***** DATA SECTION *****

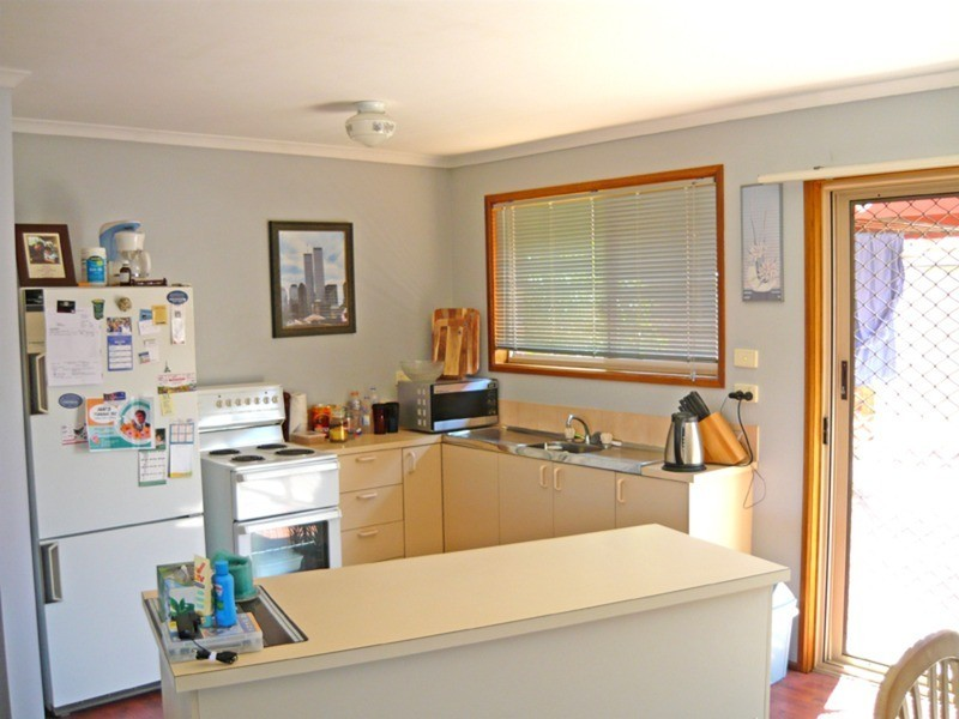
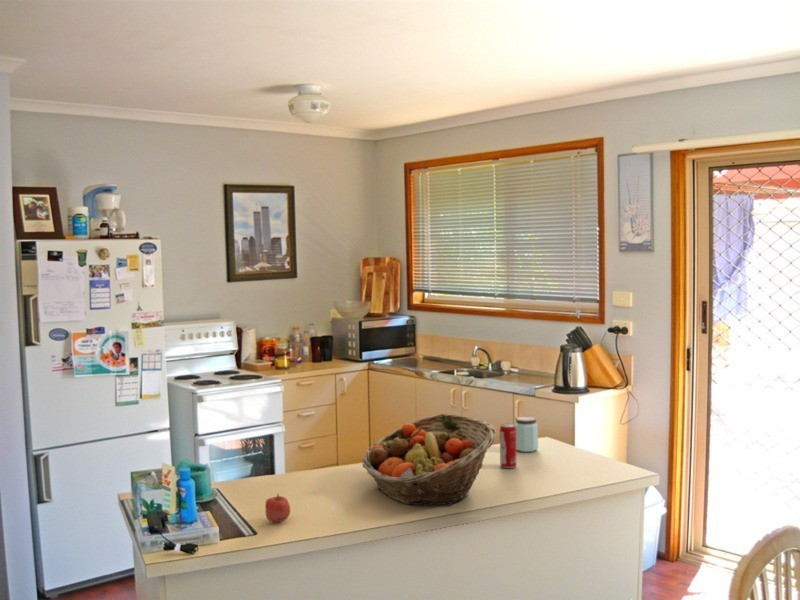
+ peanut butter [514,416,539,453]
+ fruit basket [361,413,497,506]
+ beverage can [499,423,518,469]
+ apple [264,493,291,523]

*****

■ **YOUR GOAL**: Repeat every line of the data above exactly, but drop the pictures.

■ **SOLUTION TO THE EXERCISE**:
+ peanut butter [514,416,539,453]
+ fruit basket [361,413,497,506]
+ beverage can [499,423,518,469]
+ apple [264,493,291,523]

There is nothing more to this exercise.